Furthermore, while money plays an important role in elections, it isn’t the be-all and end-all. Otherwise, not only would Mr. Ossoff have prevailed, but Hillary Clinton would have buried Donald Trump last November.
So long as Democrats continue emptying their coffers and losing elections, it sounds like one of those all too rare win-win situations.
After I took exception in a recent article to our continuing to wage war in Afghanistan, someone let me know that the country represents a strategic land mass. He added that Afghanis are among the most savage and hardy people on the planet, by which I expect he meant that when their soldiers aren’t busy killing our GIs, they make formidable allies.
I replied that there are so many trouble spots in the world, including North Korea, China, Syria, Iraq, Russia, Venezuela, Iran, Yemen, that there is hardly a non-strategic land mass on the planet, but you notice we haven’t been squandering blood and treasure for 16 years in any of those others.
As for their alleged fighting prowess, in a time of drones, smart bombs and the mother-of-all-bombs, I don’t think it matters any more than proficiency with saber and lance meant during World War I.
I heard an anonymous member of the Bill Cosby jury explain why he was one of the two people who refused to convict. It seems he felt that Cosby had already suffered enough. My question is: why isn’t the D.A. seeking to prosecute him for perjury? After all, I’m certain that during jury selection, aka voir dire, he was asked if the evidence was sufficient to establish Cosby’s guilt, would he be willing to deliver a guilty verdict. Clearly, the man lied. Had Mr. Cosby broken down in the courtroom and confessed to his sins, the way miscreants used to do regularly on the old TV series, “Perry Mason,” this fool would still have let him walk.
Some of the goony birds in the chattering class took exception to Donald Trump’s telling the crowd in Iowa that he intentionally sought out wealthy people to oversee the financial departments in his administration. It made sense to me and it seemed to make sense to those in the arena that he’d prefer to surround himself with those who had some actual experience dealing with large sums of money. In the same way, it makes sense to staff defense positions with people like “Mad Dog” Mattis, who have had firsthand experience with war.
It’s just that liberals exist in an echo chamber where everyone around them likes to pretend that rich people only got that way by robbing others. It appears that the media darlings never ask themselves who signs their checks, preferring, it seems, to believe it’s that epitome of nobility, the homeless guy sleeping on the sidewalk outside NBC or the psycho urinating on the side of the New York Times building.

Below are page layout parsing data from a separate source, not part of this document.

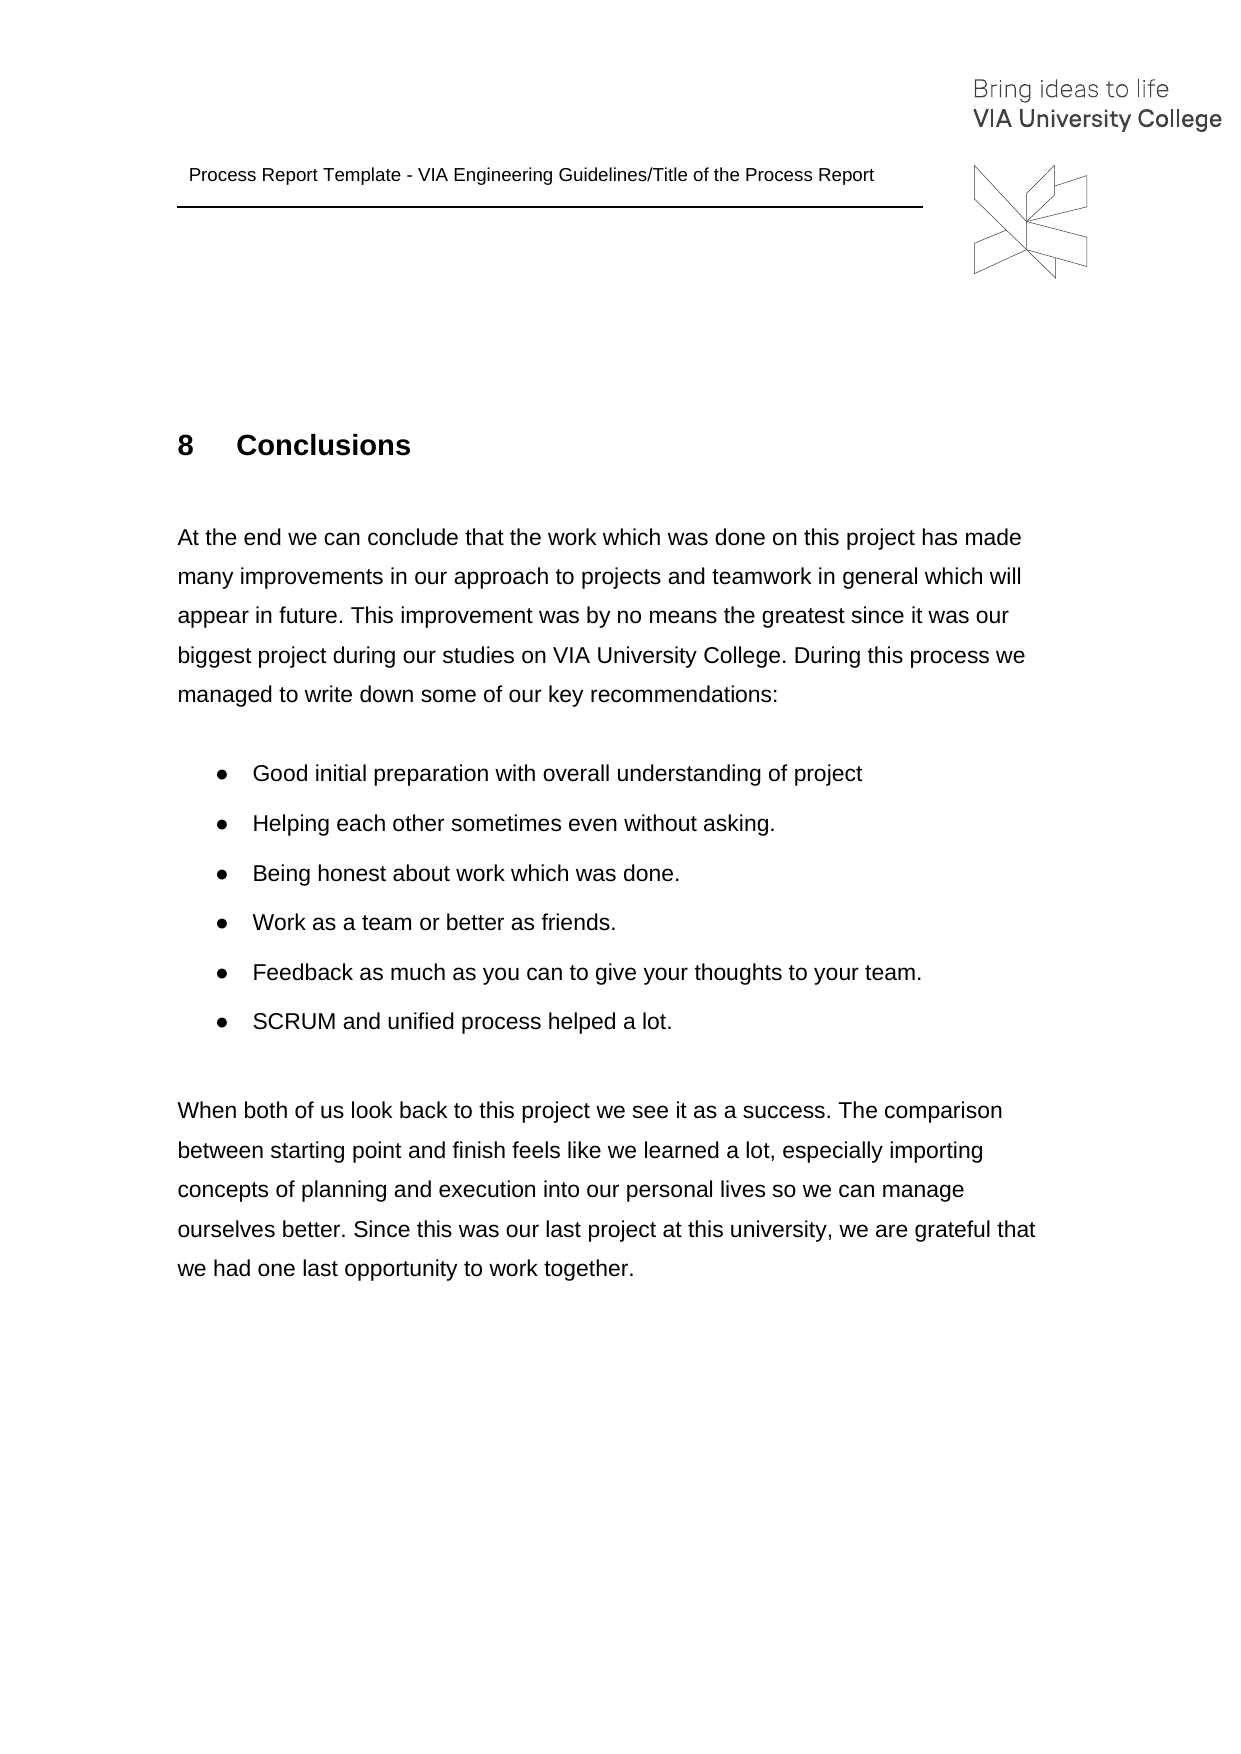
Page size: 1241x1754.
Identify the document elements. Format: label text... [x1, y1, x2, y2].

subtitle Conclusions [177, 427, 1063, 461]
list Feedback as much as you can to give your thoughts to your team. [215, 959, 1063, 985]
list Being honest about work which was done. [215, 859, 1063, 886]
list Good initial preparation with overall understanding of project [215, 760, 1063, 787]
list Work as a team or better as friends. [215, 909, 1063, 936]
text When both of us look back to this project we see it as a success. The comparison between starting point and finish feels like we learned a lot, especially importing concepts of planning and execution into our personal lives so we can manage ourselves better. Since this was our last project at this university, we are grateful that we had one last opportunity to work together. [177, 1097, 1063, 1282]
list Helping each other sometimes even without asking. [215, 810, 1063, 836]
text At the end we can conclude that the work which was done on this project has made many improvements in our approach to projects and teamwork in general which will appear in future. This improvement was by no means the greatest since it was our biggest project during our studies on VIA University College. During this process we managed to write down some of our key recommendations: [177, 523, 1063, 708]
list SCRUM and unified process helped a lot. [215, 1008, 1063, 1035]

After reading more and more articles about the shadow government lurking in the darkest regions of the CIA, the FBI and the NSA, conniving with the vulture media to bring down Donald Trump, I came to have an unpleasant insight. You see, for years I’d been watching those high-tech conspiracy movies like the ones having “Bourne” and “Mission Impossible” in their titles, full of rogue government agents and evil bureaucratic masterminds, and regarded them as nothing more than escapist fare that provided Matt Damon and Tom Cruise with extraordinary pay days.
Only recently have I concluded that Hollywood has been producing $200 million documentaries.